American health care spending, measured in trillions of dollars, boggles the mind. Last year, we spent $3.2 trillion on health care – a number so large that it can be difficult to grasp its scale.

A new study, published in the Journal of the American Medical Association reveals what patients and their insurers are spending that money on, breaking it down by 155 diseases, patient age, and category – such as pharmaceuticals, or hospitalizations. Among its findings:

Chronic – and often preventable – diseases are a huge driver of personal health spending. The three most expensive diseases in 2013: diabetes ($101 billion), the most common form of heart disease ($88 billion) and back and neck pain ($88 billion).

Yearly spending increases aren’t uniform: Over a nearly two-decade period, diabetes and low back and neck pain grew at more than 6 percent per year – much faster than overall spending. Meanwhile, heart disease spending grew at 0.2 percent.

Medical spending increases with age – with the exception of newborns. About 38 percent of personal health spending in 2013 was for people over age 65. Girls between 1 and 4 years old accounted for $2,000 in annual spending; older women 70 to 74 years of age accounted for $16,000.

The analysis provides some insight into what’s driving one particularly large statistic: Within a decade, close to a fifth of the American economy will consist of health care.

“It’s important we have a complete landscape when thinking about ways to make the health care system more efficient,” said Joseph Dieleman, an assistant professor at the Institute for Health Metrics and Evaluation at the University of Washington who led the work.

The data show that the primary drivers of health-care spending vary considerably. For example, more than half of diabetes care is spending on drugs, while only about 4 percent of spending on low back and neck pain was on pharmaceuticals. Generally, more spending is done on elderly people, but about 70 percent of the spending on low back and neck pain was on working-age adults. Such insights provide a way to find the drivers of growth in health care spending and to launch strategies to control it.

“Data like this continues to draw attention to the fact a lot of these proposals being discussed about controlling health-care costs really don’t address the underlying issue, which is rising disease prevalence,” said Ken Thorpe, a professor of health policy at Emory University who was not involved in the study but has done similar research. “You see this rise in chronic disease spending – much of it potentially preventable.”

Most of the discussion of health care in America has focused on access to insurance, but the spending breakdown shows that the biggest opportunities may come in preventing disease.

The researchers also analyzed spending on public health and prevention. In a separate editorial, Ezekiel Emanuel, a former health care adviser to President Barack Obama, pointed out that the largest public health spending was on HIV. But fewer than 7,000 Americans died due to HIV/AIDS in 2014 and it ranked 75th on the list of diseases by personal health expenditures.
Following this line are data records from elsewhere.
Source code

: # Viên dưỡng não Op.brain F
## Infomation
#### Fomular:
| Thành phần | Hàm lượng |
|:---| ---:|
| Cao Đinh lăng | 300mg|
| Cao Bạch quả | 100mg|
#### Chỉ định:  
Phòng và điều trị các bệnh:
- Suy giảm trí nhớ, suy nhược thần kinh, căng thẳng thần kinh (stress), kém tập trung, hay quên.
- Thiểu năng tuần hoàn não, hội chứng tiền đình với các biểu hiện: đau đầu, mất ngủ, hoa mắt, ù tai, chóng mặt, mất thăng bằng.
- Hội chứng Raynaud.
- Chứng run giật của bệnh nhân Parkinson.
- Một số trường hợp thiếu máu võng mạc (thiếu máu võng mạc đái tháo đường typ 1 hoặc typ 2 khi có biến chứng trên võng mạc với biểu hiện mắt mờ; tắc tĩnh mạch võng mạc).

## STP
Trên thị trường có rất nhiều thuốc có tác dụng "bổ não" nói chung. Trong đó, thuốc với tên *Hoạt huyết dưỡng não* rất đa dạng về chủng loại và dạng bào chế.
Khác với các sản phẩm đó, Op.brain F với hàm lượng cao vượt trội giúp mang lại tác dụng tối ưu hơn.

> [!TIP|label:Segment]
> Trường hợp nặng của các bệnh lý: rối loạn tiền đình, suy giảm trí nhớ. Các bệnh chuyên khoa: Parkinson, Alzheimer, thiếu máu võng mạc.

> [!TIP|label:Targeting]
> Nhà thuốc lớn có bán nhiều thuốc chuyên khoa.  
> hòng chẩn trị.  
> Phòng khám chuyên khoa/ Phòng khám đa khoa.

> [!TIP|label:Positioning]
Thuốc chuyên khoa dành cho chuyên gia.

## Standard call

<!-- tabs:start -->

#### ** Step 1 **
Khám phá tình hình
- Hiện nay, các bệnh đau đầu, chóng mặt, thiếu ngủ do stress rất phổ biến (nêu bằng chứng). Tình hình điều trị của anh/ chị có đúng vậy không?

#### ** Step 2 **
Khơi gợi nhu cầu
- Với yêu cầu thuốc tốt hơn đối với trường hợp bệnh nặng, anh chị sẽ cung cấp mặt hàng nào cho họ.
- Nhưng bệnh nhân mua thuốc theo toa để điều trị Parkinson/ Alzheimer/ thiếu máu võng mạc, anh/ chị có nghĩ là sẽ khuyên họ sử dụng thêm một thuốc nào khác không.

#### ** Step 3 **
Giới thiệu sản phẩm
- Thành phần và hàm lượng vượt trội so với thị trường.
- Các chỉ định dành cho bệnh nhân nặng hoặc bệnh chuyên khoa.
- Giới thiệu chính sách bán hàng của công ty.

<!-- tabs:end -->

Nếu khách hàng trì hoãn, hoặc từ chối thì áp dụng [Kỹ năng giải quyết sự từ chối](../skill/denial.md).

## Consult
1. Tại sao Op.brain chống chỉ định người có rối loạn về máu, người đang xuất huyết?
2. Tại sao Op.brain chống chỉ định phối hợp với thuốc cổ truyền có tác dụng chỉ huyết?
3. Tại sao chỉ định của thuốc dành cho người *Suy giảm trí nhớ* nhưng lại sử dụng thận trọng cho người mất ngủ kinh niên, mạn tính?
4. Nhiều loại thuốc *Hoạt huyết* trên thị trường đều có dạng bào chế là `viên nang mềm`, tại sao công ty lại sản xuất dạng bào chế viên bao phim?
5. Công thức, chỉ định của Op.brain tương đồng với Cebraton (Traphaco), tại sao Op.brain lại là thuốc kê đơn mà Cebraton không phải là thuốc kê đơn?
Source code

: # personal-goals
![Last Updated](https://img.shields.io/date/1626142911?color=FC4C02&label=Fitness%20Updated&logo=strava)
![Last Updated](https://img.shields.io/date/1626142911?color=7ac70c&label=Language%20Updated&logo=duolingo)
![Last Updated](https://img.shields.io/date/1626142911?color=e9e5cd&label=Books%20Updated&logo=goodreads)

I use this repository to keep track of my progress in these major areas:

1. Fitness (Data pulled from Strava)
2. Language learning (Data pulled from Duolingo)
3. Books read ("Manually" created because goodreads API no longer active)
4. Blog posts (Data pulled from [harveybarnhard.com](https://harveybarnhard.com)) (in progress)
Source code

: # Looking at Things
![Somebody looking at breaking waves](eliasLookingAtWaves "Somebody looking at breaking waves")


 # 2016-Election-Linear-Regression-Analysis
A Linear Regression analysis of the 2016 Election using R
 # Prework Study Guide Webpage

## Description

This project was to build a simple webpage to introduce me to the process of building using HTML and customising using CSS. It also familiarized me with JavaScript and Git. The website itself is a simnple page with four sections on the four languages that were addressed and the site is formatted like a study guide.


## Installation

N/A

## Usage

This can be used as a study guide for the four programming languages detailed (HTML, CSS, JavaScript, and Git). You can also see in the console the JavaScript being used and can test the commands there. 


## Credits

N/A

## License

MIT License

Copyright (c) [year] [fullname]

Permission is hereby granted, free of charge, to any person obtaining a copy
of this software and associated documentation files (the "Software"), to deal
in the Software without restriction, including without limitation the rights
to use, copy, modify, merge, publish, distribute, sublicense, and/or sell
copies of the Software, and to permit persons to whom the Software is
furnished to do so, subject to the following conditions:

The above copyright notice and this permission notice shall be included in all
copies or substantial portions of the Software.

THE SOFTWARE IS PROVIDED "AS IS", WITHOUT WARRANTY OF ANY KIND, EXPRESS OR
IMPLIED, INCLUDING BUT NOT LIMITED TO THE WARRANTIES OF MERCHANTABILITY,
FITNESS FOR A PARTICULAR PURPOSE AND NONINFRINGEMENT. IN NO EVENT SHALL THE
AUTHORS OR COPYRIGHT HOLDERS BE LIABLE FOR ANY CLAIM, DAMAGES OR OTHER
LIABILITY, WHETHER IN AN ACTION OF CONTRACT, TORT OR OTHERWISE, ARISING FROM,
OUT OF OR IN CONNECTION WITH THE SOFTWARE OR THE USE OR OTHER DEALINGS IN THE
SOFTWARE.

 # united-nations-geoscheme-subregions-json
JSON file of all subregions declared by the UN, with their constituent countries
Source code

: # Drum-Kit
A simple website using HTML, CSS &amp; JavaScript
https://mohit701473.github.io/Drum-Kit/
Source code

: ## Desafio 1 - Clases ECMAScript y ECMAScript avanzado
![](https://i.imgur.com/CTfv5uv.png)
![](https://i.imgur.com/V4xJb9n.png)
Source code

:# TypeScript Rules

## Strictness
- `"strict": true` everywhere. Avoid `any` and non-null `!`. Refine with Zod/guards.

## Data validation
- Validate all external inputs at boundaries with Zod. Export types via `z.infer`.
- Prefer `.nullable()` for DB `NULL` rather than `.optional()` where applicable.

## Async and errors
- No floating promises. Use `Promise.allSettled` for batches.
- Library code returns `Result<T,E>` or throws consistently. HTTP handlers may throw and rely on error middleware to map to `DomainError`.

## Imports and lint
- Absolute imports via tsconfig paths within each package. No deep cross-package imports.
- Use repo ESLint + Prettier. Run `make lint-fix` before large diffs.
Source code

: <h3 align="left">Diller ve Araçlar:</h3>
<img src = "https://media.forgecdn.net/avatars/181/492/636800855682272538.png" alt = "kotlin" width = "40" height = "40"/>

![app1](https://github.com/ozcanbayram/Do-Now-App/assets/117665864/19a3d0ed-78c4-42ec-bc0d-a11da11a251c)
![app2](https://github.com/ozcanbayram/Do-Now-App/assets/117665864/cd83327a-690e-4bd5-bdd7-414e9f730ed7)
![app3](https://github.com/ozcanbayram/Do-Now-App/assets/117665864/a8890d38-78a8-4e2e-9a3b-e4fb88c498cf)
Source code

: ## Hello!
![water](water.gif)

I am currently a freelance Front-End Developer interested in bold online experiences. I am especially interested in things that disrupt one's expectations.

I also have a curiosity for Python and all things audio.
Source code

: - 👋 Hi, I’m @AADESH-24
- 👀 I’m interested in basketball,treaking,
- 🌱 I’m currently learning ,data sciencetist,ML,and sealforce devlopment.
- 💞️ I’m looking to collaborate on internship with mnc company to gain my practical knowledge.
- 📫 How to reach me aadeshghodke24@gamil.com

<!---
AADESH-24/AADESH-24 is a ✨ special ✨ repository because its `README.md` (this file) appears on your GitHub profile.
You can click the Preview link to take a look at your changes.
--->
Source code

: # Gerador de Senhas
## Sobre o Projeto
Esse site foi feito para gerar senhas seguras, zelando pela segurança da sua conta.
“Few public health dollars focus on lifestyle conditions that ultimately contribute to the majority of chronic illnesses seen today,” Emanuel wrote. Low back and neck pain, for example, ranked low on the list of public health expenditures with $140 million in public health funding, but high on the list of health care spending.

What the data also show is that conditions that drive health care spending aren’t necessarily the ones that come to mind when people think about health care. Falls were the fifth highest cause of health spending, followed closely by depression.